Tara Brach, a Vipassana Buddhist meditation teacher I admire, has said that in the space between the stimulus and our response lies our power and our freedom. She calls this space the ‘sacred pause.’ Without this intentional pause between what has just been experienced and what we do in reaction, we find ourselves prisoners of habitual and often totally unproductive ways of responding. This reactivity is designed to protect the self from some perceived threat, but more often than not it increases the danger of the environment and brings us further away from what we really want.

The groups I run are fascinating venues to observe the impact of various ways of responding to difficulty. The relationships between group members, like any real relationships, are fertile ground to find actual or perceived threats to one’s sense of self. In group, someone might say something that triggers someone else, or remind someone unconsciously of their punitive mother or neglecting son, or say something that really was jerky, and suddenly any given member might be feeling all kinds of stress. Maybe this person is angry or sad; likely they are wounded and their psychic safety and sense of self is disrupted.

Now, what does this person do in response?

Let’s agree that this happens all the time in life – at work, with our partners, in our families, in traffic. We get triggered. Maybe we get wounded. We get stressed by the endless stimuli that living throws at us. When we are disrupted by this stimulus, what do we do next?

Many Eastern traditions would say that before we do anything we must stop and pause. Eastern spiritual traditions and the Western therapeutic milieu have much common ground, including the shared emphasis on consciousness, on being aware of what is happening as it is happening. Brach’s sacred pause is the essential moment between the prick of life’s arrow and our next action; it is a time to become conscious of what we are experiencing and intentional about how we move forward.

In the early stages of a new therapy group, as in much of life, there is often a good bit of the two basic forms of maladaptive response to the arrow’s prick: aggression and withdrawal. Both responses are employed to create space for oneself, to carve out a little breathing room and establish one’s boundaries. And in one sense, both are effective in a very limited sort of way; they do in fact serve to keep one’s tender underbelly safely removed from the difficult moment’s sharp edge. The problem is the space created through shoving (aggression) and hiding (withdrawal) are deserts; the stuff of life (intimacy, meaning) cannot be found in the space created through acting out or curling up. In group as in life, the impact of habitually acting without pause – of acting before gathering oneself – is clear and poignant: it is a recipe for alienation, emptiness, and suffering.

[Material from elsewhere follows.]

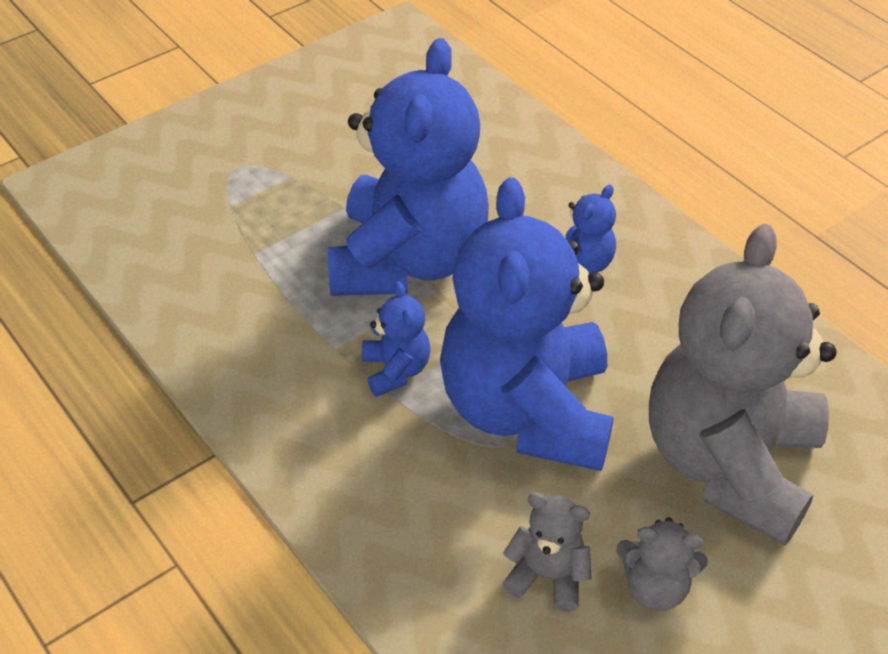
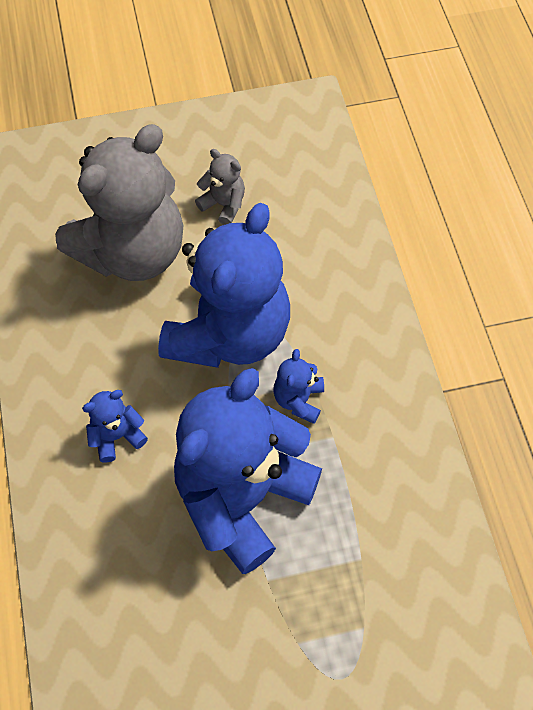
camera: 155 degrees left, 15 degrees up
(547, 576) = (277, 232): grey teddy bear -> none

And yet if when we are wounded we then gather ourselves – if we recognize what we are feeling and why, if we understand the fuller context and deeper truths of any given moment, if we understand what it is we really want and the best way to bring ourselves to it, if we first take some deep breaths – we may respond with powerful skill. We may meet the inevitable pains of living with dignity and resilience as we stay in contact with the stuff that makes life so rich and worthwhile. I see this so often in group as well.

This ability to gather oneself can be learned. I know it because I see it all the time – both in my patients and in myself. Learning to gather oneself requires knowing oneself – knowing what it is that we tend to feel, understanding what those feelings are rooted in, learning to separate the present stimulus from deeper pains we may carry. It requires seeing the truth of what works for us and what doesn’t; how aggression and withdrawal carry great unwanted consequence; and how taking time in the sacred pause allows us access to a one-year-old’s wisdom.